With a correctly modeled propensity score and exact matching on the propensity score, the treatment effect estimate for 1:1 PS matching will be unbiased. What's nice about this is that it doesn't matter what the relationship between the outcome and the PS is; if exact matching on the PS is performed, the effect estimate will be unbiased, as guaranteed by Rosenbaum & Rubin (1983). In practice, though, the PS is not modeled correctly, and it's impossible to do exact matching on the PS. So the properties only hold approximately. To assess the plausibility of unbiased estimation in your sample, you can check balance on the covariates after matching. If they are balanced and if the outcome is a linear combination of the covariates that are balanced, then the effect estimate will be unbiased even if the PS model is incorrect or the matching is inexact. This is the "propensity score tautology", which says that if the propensity score yields balance, then it is a valid propensity score, because the purpose of the propensity score is to create balance. Definitely read Ho et al. (2007), who describe the tautology and other fine points; it contains many subtle points that may broaden your understanding.
Regression on the PS
Regression on the PS involves estimating a PS, and then regressing the outcome on the PS and the treatment. Regressing the outcome on the PS is one way of "conditioning" on the PS, and thanks to Rosenbaum & Rubin (1983), we know that the treatment effect estimate is unbiased conditional on the PS. Variations include regression on the linear PS and other transformations, flexible modeling of the PS and/or outcome with splines, and using Bayesian additive regression trees (BART) with a PS to generate estimated potential outcomes. For now, we'll assume linear regression on the PS.

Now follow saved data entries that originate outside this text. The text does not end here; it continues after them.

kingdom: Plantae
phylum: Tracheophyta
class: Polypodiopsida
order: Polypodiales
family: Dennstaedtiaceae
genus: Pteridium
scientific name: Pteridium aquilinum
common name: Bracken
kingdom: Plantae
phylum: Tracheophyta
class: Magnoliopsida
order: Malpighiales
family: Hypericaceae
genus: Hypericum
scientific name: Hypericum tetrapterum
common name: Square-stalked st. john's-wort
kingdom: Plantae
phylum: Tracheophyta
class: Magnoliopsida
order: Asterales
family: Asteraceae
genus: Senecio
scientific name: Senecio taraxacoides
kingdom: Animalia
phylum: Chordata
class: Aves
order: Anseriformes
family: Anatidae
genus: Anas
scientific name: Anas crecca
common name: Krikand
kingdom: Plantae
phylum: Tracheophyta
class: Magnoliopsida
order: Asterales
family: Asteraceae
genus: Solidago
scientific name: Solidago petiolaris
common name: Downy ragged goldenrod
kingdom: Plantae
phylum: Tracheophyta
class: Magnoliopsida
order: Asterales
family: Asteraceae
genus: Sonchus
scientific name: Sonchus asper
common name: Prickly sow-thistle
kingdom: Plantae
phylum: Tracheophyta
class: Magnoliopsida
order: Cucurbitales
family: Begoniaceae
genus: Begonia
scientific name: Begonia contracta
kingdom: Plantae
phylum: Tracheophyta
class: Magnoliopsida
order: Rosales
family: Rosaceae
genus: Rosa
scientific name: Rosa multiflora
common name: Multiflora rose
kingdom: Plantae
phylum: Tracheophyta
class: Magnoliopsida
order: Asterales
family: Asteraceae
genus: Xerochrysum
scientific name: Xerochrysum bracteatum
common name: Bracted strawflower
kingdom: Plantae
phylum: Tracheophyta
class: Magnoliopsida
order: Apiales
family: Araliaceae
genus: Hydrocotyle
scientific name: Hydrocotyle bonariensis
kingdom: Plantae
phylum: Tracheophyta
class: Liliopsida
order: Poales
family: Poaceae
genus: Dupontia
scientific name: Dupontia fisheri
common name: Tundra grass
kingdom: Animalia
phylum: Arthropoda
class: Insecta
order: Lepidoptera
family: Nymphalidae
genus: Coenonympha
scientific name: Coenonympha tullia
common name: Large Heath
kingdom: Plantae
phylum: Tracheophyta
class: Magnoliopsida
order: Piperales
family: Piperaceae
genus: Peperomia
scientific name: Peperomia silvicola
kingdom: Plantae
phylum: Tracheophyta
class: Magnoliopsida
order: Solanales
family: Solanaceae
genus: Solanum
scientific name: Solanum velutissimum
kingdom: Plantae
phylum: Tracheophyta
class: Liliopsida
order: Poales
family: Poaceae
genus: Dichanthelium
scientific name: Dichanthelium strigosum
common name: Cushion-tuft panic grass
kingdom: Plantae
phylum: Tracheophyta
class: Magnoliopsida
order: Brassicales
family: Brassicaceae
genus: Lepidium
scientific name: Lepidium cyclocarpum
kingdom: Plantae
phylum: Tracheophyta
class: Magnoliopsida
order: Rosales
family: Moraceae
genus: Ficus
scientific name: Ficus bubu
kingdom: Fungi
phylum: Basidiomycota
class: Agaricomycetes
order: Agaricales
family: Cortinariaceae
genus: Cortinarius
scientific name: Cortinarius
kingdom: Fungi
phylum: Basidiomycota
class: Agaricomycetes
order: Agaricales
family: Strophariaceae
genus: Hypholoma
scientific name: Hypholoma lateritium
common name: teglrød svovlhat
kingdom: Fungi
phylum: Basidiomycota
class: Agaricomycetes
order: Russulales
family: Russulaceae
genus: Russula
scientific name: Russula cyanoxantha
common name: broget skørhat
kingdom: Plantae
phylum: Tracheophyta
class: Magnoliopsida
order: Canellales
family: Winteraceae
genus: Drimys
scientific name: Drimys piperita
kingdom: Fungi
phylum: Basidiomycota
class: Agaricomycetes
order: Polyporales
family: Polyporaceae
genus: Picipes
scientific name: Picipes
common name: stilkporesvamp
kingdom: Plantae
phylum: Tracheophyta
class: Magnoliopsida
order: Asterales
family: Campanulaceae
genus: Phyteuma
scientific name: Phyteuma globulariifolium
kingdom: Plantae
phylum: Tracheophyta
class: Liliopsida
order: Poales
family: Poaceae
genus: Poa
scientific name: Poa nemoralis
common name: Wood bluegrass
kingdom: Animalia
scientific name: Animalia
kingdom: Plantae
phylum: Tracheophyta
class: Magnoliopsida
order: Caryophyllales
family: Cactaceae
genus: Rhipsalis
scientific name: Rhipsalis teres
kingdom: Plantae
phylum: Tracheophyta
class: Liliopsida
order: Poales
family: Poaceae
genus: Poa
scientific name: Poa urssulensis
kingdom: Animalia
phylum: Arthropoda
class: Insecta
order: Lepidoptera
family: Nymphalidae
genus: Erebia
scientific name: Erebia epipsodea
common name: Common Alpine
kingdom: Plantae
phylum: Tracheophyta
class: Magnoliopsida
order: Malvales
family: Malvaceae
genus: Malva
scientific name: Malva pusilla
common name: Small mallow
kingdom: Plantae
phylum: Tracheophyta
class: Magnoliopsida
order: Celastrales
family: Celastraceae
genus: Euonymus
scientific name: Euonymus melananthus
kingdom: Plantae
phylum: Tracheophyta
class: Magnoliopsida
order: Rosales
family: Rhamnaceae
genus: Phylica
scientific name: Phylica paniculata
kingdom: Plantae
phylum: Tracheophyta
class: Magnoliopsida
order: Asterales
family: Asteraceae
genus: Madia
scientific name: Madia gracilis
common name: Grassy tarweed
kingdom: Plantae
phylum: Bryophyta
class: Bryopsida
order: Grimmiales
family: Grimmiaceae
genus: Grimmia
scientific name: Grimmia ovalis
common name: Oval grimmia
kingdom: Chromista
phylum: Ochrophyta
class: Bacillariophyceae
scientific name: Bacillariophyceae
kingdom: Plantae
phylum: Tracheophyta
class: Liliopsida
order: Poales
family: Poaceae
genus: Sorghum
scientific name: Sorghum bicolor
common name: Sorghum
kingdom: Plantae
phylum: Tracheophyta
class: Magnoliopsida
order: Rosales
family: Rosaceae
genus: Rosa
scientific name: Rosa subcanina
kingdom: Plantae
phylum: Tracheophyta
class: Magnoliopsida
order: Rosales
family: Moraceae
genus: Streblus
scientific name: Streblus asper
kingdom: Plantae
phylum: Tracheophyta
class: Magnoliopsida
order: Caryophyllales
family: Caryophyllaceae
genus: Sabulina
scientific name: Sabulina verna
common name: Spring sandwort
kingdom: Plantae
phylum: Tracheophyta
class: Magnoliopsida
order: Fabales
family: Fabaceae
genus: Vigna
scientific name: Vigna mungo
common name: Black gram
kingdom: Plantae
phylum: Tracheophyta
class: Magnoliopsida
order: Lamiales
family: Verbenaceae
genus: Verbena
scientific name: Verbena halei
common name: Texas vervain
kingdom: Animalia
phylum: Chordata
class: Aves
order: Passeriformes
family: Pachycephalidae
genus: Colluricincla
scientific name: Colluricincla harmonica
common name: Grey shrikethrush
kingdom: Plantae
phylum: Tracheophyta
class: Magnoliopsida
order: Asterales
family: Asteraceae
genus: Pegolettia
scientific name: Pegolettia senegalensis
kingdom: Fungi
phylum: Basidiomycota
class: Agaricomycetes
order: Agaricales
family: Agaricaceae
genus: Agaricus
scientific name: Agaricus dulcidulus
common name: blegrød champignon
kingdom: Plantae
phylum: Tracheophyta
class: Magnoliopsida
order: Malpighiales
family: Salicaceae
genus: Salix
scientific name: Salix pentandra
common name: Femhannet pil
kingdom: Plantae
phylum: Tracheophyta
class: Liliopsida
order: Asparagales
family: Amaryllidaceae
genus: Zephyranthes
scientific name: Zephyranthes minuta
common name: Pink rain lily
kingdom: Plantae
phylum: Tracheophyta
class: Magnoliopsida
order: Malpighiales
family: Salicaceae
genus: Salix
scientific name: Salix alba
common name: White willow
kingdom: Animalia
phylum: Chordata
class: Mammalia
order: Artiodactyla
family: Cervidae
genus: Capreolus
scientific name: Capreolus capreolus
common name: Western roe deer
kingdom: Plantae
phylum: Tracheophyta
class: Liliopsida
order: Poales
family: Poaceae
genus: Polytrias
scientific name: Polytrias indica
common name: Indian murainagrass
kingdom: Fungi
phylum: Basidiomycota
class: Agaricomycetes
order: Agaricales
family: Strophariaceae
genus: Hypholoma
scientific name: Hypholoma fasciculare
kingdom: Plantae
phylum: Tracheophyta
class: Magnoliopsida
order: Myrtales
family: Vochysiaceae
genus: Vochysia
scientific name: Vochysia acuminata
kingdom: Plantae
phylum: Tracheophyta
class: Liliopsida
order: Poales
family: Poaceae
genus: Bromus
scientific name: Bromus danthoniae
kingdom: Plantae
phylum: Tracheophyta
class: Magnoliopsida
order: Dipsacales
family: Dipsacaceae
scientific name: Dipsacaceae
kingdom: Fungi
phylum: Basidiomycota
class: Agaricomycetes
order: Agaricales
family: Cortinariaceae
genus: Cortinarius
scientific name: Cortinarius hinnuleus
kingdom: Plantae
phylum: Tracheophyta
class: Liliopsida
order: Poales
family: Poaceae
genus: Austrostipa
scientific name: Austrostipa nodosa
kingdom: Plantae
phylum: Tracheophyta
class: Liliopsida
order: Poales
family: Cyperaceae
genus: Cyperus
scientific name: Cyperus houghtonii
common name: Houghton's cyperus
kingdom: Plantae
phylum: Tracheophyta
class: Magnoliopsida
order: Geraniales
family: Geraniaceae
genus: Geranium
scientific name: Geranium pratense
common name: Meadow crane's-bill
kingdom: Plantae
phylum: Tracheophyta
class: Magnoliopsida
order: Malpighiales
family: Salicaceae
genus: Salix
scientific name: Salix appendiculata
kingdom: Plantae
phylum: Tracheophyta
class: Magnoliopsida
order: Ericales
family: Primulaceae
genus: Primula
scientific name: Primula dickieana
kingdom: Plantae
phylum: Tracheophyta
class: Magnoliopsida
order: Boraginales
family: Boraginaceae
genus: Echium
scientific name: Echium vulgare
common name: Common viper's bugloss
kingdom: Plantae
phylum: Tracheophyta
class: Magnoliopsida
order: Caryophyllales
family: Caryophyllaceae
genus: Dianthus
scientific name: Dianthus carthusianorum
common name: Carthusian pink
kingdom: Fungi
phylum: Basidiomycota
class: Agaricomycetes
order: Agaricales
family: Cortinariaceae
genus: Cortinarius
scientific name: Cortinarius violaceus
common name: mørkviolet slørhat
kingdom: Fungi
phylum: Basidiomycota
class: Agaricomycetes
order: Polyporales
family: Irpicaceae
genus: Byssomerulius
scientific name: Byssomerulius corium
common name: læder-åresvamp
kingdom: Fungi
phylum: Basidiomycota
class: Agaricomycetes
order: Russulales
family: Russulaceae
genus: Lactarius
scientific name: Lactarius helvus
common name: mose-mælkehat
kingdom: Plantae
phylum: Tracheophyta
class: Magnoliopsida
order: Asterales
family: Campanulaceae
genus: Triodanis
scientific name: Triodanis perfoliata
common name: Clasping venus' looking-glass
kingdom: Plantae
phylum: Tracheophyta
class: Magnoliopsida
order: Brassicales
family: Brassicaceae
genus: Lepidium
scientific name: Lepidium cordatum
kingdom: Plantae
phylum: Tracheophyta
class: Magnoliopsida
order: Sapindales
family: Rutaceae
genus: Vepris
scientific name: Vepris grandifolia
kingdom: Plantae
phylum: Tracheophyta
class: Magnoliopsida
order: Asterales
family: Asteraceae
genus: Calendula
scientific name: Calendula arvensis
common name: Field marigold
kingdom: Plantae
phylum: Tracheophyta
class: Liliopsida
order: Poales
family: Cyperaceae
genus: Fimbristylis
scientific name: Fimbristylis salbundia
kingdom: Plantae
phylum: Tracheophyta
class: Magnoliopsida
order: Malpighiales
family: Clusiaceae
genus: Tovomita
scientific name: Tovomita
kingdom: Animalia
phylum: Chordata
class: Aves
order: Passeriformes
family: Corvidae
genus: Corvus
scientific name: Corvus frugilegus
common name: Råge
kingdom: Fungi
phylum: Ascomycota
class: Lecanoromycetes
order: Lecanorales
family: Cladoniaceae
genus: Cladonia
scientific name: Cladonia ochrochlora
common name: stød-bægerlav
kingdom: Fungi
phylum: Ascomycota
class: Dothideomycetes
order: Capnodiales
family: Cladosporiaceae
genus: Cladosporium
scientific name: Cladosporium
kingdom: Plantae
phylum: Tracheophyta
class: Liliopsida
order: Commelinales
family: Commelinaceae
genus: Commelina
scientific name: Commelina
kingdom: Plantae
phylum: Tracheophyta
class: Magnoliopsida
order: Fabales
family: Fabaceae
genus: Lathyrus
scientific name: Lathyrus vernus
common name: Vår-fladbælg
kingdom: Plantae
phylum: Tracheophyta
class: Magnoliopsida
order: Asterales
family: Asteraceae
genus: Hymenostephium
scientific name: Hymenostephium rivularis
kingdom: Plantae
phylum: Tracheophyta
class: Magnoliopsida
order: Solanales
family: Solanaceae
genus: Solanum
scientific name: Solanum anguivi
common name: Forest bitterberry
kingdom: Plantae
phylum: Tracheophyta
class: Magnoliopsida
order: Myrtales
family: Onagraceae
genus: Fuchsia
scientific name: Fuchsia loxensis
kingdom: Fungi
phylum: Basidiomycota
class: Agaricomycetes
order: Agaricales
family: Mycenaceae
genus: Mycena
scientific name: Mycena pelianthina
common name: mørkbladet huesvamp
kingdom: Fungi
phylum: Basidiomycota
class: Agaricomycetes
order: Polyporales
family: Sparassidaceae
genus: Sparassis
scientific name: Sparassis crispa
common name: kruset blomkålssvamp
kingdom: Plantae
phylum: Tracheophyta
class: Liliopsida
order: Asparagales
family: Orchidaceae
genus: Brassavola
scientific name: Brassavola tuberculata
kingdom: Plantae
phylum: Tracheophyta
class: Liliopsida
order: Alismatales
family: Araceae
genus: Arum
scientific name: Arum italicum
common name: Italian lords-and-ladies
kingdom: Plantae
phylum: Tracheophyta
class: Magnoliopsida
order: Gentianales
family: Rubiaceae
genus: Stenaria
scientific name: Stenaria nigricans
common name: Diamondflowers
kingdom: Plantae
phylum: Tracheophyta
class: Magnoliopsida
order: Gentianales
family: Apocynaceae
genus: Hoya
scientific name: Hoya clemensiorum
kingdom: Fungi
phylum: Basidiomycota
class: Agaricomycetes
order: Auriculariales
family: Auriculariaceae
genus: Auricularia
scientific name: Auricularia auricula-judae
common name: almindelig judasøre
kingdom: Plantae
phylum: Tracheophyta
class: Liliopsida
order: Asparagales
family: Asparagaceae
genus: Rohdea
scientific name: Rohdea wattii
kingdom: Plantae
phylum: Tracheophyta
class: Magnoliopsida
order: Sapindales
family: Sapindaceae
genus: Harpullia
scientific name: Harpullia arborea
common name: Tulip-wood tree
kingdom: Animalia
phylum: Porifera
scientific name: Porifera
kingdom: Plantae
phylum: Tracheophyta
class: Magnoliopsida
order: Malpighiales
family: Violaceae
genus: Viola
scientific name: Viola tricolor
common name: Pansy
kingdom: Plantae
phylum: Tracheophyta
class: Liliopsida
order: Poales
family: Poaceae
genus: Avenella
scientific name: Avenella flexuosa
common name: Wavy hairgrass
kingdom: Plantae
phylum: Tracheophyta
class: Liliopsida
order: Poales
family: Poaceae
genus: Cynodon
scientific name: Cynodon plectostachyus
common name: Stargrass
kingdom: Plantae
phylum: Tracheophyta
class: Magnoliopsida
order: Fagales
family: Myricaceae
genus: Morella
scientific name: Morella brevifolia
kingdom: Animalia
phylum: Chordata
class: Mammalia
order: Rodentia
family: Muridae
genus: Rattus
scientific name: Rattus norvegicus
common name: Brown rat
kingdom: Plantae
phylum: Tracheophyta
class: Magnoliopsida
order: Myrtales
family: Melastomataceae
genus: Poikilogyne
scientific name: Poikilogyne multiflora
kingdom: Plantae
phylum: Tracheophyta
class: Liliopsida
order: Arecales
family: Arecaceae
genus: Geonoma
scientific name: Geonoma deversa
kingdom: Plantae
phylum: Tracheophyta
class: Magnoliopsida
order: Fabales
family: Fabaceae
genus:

With a correctly modeled PS and a correctly modeled functional relationship between the outcome and the PS, it is possible to estimate an average treatment effect. If the treatment effect is the same for all units, the coefficient on the treatment is the ATE. Otherwise, you can estimate a treatment effect for each possible PS value (see this post). The average treatment effect for everyone, estimated at their respective PS, is the ATE. In practice, though, the PS is not modeled correctly, and the functional relationship between the outcome and the treatment and PS is not modeled correctly. A common error is to not include an interaction between the PS and the treatment in the outcome model. In these cases, there is no reason the treatment effect estimate will be even moderately unbiased. For this reason, many methodologists recommend against using regression on the PS unless using a flexible model like BART. You cannot assess the degree to which regression on the PS will remove bias (i.e., the concept of balance doesn't exactly apply, so you can't check balance), so regression on the PS requires very strong assumptions which are almost guaranteed to be false in real data.
Overall, matching is superior to regression from a theoretical point of view and empirically, but matching itself has many weaknesses as well. You might want to look into methods that don't rely strictly on the propensity score, such as BART and targeted minimum loss-based estimation (TMLE), which require few assumptions and tend to yield unbiased estimates.